Arkadaş öncesinde hazırlan şu konuşmaya. Yine farklı ol ama tadından yenmesin. Bak Ezgi Mola'ya. Ne güzel anlattı kelamını. Ne güzel de mesaj verdi. Nasıl dikkat çekti. İşte bu.. Ödül konuşması böyle olur işte.

Kadın çıktı tak tak tak... Ne demek istediği açık ve netti!!! İşte bu..

Bravo Ezgi.

Kaan sonunda

Oh be... Kaan sonunda bir ilişkisine sahip çıkıyor.

Kaan Yıldırım'dan bahsediyorum.

Şimdiye kadar hiçbir ilişkisine sahip çıkmayan Kaan Yıldırım, Pınar Deniz ilişkisi sonrası dile geldi. Önceki gün, "Yeteeer" kadında uzun mu uzun bir mesaj yayınladı.

Kısacası; "Kafanıza göre ayrılık haberi yapmayın. Bu sefer susmayacağım. Biz çok mutluyuz" gibi uzun bir şeyler yazdı. Pınar Deniz de onaylar gibi, "Seni çok seviyorum" yorumunu konduruverdi.

Bakın bakın yıllardır bu işi yapan bir kişi olarak şunu çok acık ve net söyleyeceğim ki, habercilerin de istediği tam da bu işte. Net olmanız.

Kardeşim bir ilişki varsa vardır, yoksa yoktur.

Bir ilişki bitmişse her sorulduğunda sessiz olup sonrasında "Bitmiş gitmiş hala yazıyorsunuz" diye yakınmayın. Açıklayın ki, doğrusu yazılsın.
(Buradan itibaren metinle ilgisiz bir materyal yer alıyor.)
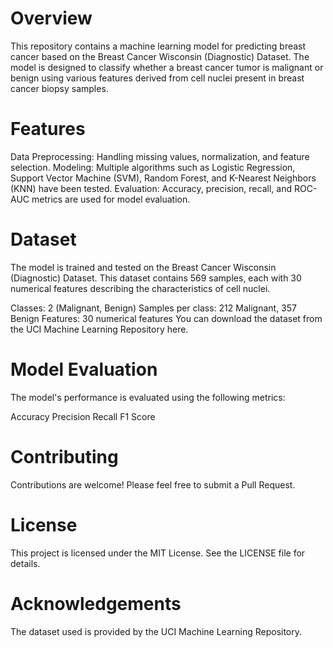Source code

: # Overview
This repository contains a machine learning model for predicting breast cancer based on the Breast Cancer Wisconsin (Diagnostic) Dataset. The model is designed to classify whether a breast cancer tumor is malignant or benign using various features derived from cell nuclei present in breast cancer biopsy samples.

# Features
Data Preprocessing: Handling missing values, normalization, and feature selection.
Modeling: Multiple algorithms such as Logistic Regression, Support Vector Machine (SVM), Random Forest, and K-Nearest Neighbors (KNN) have been tested.
Evaluation: Accuracy, precision, recall, and ROC-AUC metrics are used for model evaluation.

# Dataset
The model is trained and tested on the Breast Cancer Wisconsin (Diagnostic) Dataset. This dataset contains 569 samples, each with 30 numerical features describing the characteristics of cell nuclei.

Classes: 2 (Malignant, Benign)
Samples per class: 212 Malignant, 357 Benign
Features: 30 numerical features
You can download the dataset from the UCI Machine Learning Repository here.

# Model Evaluation
The model's performance is evaluated using the following metrics:

Accuracy
Precision
Recall
F1 Score

# Contributing
Contributions are welcome! Please feel free to submit a Pull Request.

# License
This project is licensed under the MIT License. See the LICENSE file for details.

# Acknowledgements
The dataset used is provided by the UCI Machine Learning Repository.
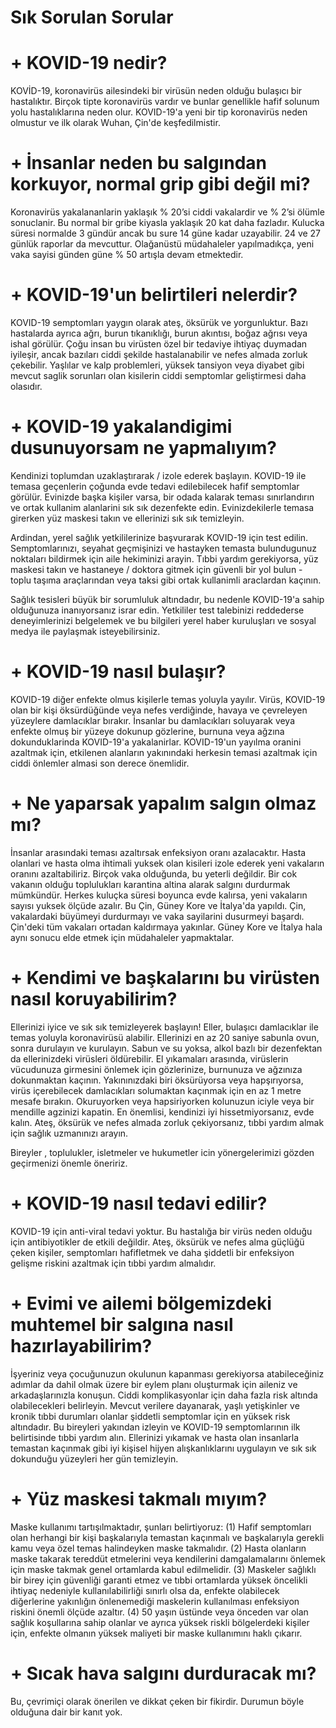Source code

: # Sık Sorulan Sorular

# + KOVID-19 nedir?

KOVİD-19, koronavirüs ailesindeki bir virüsün neden olduğu bulaşıcı bir hastalıktır. Birçok tipte koronavirüs vardır ve bunlar genellikle hafif solunum yolu hastalıklarına neden olur. KOVID-19'a yeni bir tip koronavirüs neden olmustur ve ilk olarak Wuhan, Çin'de keşfedilmistir.

# + İnsanlar neden bu salgından korkuyor, normal grip gibi değil mi?

Koronavirüs yakalananlarin yaklaşık % 20’si ciddi vakalardir ve % 2’si ölümle sonuclanir. Bu normal bir gribe kiyasla yaklaşık 20 kat daha fazladır. Kulucka süresi normalde 3 gündür ancak bu sure 14 güne kadar uzayabilir.  24 ve 27 günlük raporlar da mevcuttur. Olağanüstü müdahaleler yapılmadıkça, yeni vaka sayisi günden güne % 50 artışla devam etmektedir. 

# + KOVID-19'un belirtileri nelerdir?

KOVID-19 semptomları yaygın olarak ateş, öksürük ve yorgunluktur. Bazı hastalarda ayrıca ağrı, burun tıkanıklığı, burun akıntısı, boğaz ağrısı veya ishal görülür. Çoğu insan bu virüsten özel bir tedaviye ihtiyaç duymadan iyileşir, ancak bazıları ciddi şekilde hastalanabilir ve nefes almada zorluk çekebilir. Yaşlılar ve kalp problemleri, yüksek tansiyon veya diyabet gibi mevcut saglik sorunları olan kisilerin ciddi semptomlar geliştirmesi daha olasıdır.

# + KOVID-19 yakalandigimi dusunuyorsam ne yapmalıyım?

Kendinizi toplumdan uzaklaştırarak / izole ederek başlayın. KOVID-19 ile temasa geçenlerin çoğunda evde tedavi edilebilecek hafif semptomlar görülür. Evinizde başka kişiler varsa, bir odada kalarak teması sınırlandırın ve ortak kullanim alanlarini sık sık dezenfekte edin. Evinizdekilerle temasa girerken yüz maskesi takın ve ellerinizi sık sık temizleyin.

Ardindan, yerel sağlık yetkililerinize başvurarak KOVID-19 için test edilin. Semptomlarınızı, seyahat geçmişinizi ve hastayken temasta bulundugunuz noktaları bildirmek için aile hekiminizi arayin. Tıbbi yardım gerekiyorsa, yüz maskesi takın ve hastaneye / doktora gitmek için güvenli bir yol bulun - toplu taşıma araçlarından veya taksi gibi ortak kullanimli araclardan kaçının.

Sağlık tesisleri büyük bir sorumluluk altındadır, bu nedenle KOVID-19'a sahip olduğunuza inanıyorsanız israr edin. Yetkililer test talebinizi reddederse deneyimlerinizi belgelemek ve bu bilgileri yerel haber kuruluşları ve sosyal medya ile paylaşmak isteyebilirsiniz.

# + KOVID-19 nasıl bulaşır?

KOVID-19 diğer enfekte olmus kişilerle temas yoluyla yayılır. Virüs, KOVID-19 olan bir kişi öksürdüğünde veya nefes verdiğinde, havaya ve çevreleyen yüzeylere damlacıklar bırakır. İnsanlar bu damlacıkları soluyarak veya enfekte olmuş bir yüzeye dokunup gözlerine, burnuna veya ağzına dokunduklarinda KOVID-19'a yakalanirlar. KOVID-19'un yayılma oranini azaltmak için, etkilenen alanların yakınındaki herkesin temasi azaltmak için ciddi önlemler almasi son derece önemlidir.

# + Ne yaparsak yapalım salgın olmaz mı?

İnsanlar arasındaki teması azaltırsak enfeksiyon oranı azalacaktır. Hasta olanlari ve hasta olma ihtimali yuksek olan kisileri izole ederek yeni vakaların oranını azaltabiliriz. Birçok vaka olduğunda, bu yeterli değildir. Bir cok vakanın olduğu toplulukları karantina altina alarak salgını durdurmak mümkündür. Herkes kuluçka süresi boyunca evde kalırsa, yeni vakaların sayısı yuksek ölçüde azalır. Bu Çin, Güney Kore ve İtalya'da yapıldı. Çin, vakalardaki büyümeyi durdurmayı ve vaka sayilarini dusurmeyi başardı. Çin'deki tüm vakaları ortadan kaldırmaya yakınlar. Güney Kore ve İtalya hala aynı sonucu elde etmek için müdahaleler yapmaktalar.

# + Kendimi ve başkalarını bu virüsten nasıl koruyabilirim?

Ellerinizi iyice ve sık sık temizleyerek başlayın! Eller, bulaşıcı damlacıklar ile temas yoluyla koronavirüsü alabilir. Ellerinizi en az 20 saniye sabunla ovun, sonra durulayın ve kurulayın. Sabun ve su yoksa, alkol bazlı bir dezenfektan da ellerinizdeki virüsleri öldürebilir. El yıkamaları arasında, virüslerin vücudunuza girmesini önlemek için gözlerinize, burnunuza ve ağzınıza dokunmaktan kaçının. Yakınınızdaki biri öksürüyorsa veya hapşırıyorsa, virüs içerebilecek damlacıkları solumaktan kaçınmak için en az 1 metre mesafe bırakın. Okuruyorken veya hapsiriyorken kolunuzun iciyle veya bir mendille agzinizi kapatin. En önemlisi, kendinizi iyi hissetmiyorsanız, evde kalın. Ateş, öksürük ve nefes almada zorluk çekiyorsanız, tıbbi yardım almak için sağlık uzmanınızı arayın.

Bireyler , toplulukler, isletmeler ve hukumetler icin  yönergelerimizi gözden geçirmenizi önemle öneririz. 

# + KOVID-19 nasıl tedavi edilir?

KOVID-19 için anti-viral tedavi yoktur. Bu hastalığa bir virüs neden olduğu için antibiyotikler de etkili değildir. Ateş, öksürük ve nefes alma güçlüğü çeken kişiler, semptomları hafifletmek ve daha şiddetli bir enfeksiyon gelişme riskini azaltmak için tıbbi yardım almalıdır.

# + Evimi ve ailemi bölgemizdeki muhtemel bir salgına nasıl hazırlayabilirim?

İşyeriniz veya çocuğunuzun okulunun kapanması gerekiyorsa atabileceğiniz adımlar da dahil olmak üzere bir eylem planı oluşturmak için aileniz ve arkadaşlarınızla konuşun. Ciddi komplikasyonlar için daha fazla risk altında olabilecekleri belirleyin. Mevcut verilere dayanarak, yaşlı yetişkinler ve kronik tıbbi durumları olanlar şiddetli semptomlar için en yüksek risk altındadır. Bu bireyleri yakından izleyin ve KOVID-19 semptomlarının ilk belirtisinde tıbbi yardım alın. Ellerinizi yıkamak ve hasta olan insanlarla temastan kaçınmak gibi iyi kişisel hijyen alışkanlıklarını uygulayın ve sık sık dokunduğu yüzeyleri her gün temizleyin.

# + Yüz maskesi takmalı mıyım?

Maske kullanımı tartışılmaktadır, şunları belirtiyoruz: (1) Hafif semptomları olan herhangi bir kişi başkalarıyla temastan kaçınmalı ve başkalarıyla gerekli kamu veya özel temas halindeyken maske takmalıdır. (2) Hasta olanların maske takarak tereddüt etmelerini veya kendilerini damgalamalarını önlemek için maske takmak genel ortamlarda kabul edilmelidir. (3) Maskeler sağlıklı bir birey için güvenliği garanti etmez ve tıbbi ortamlarda yüksek öncelikli ihtiyaç nedeniyle kullanılabilirliği sınırlı olsa da, enfekte olabilecek diğerlerine yakınlığın önlenemediği maskelerin kullanılması enfeksiyon riskini önemli ölçüde azaltır. (4) 50 yaşın üstünde veya önceden var olan sağlık koşullarına sahip olanlar ve ayrıca yüksek riskli bölgelerdeki kişiler için, enfekte olmanın yüksek maliyeti bir maske kullanımını haklı çıkarır.

# + Sıcak hava salgını durduracak mı?

Bu, çevrimiçi olarak önerilen ve dikkat çeken bir fikirdir. Durumun böyle olduğuna dair bir kanıt yok.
Eğer bir ilişki bitmemişse ve ayrılık geliyorsa da, "Yok ayrılmadık" diye itiraz edin ki, doğrusu yazılsın.

Yani eğer sizler hakkınızda doğrusu yazılmasını istiyorsanız size sorulduğunda açık ve net doğrusun söyleyin arkadaş. Nedir bu kadar uzatmaları oynamanız.

Bakın işte Kaan ne güzel açıkladı. Mis gibi işte. Tamam.

Sonunda yani... Budur!!

Ve tabii mesleği bu olmayan insanların yaptığı haberlere de inanmayın tabii. Bu bizim de maalesef ki en büyük yaramız.

Farkında mısınız?

Sizi bilmiyorum ama ben şu an şoktayım. Aşırı şaşkınım. Hatta eğer başıma bir şey gelmeyecekse eğer gerçekten şoktayım. Çünkü üç-beş gündür Hadise konuşulmuyor. Hiçbir şey duymadık. Ne yüzük. Ne boşanma, ne ihanet, ne şarkılı mesaj, ne dansı, ne bilmem ne?? Hayır korkuyorum benim yazı yayına girmeden bir Hadise daha çıkmasın. Çünkü Hadise duramaz. İlla bir şeyler çıkardı şimdiye kadar ama hiç ses seda yok. Gerçekten enteresan.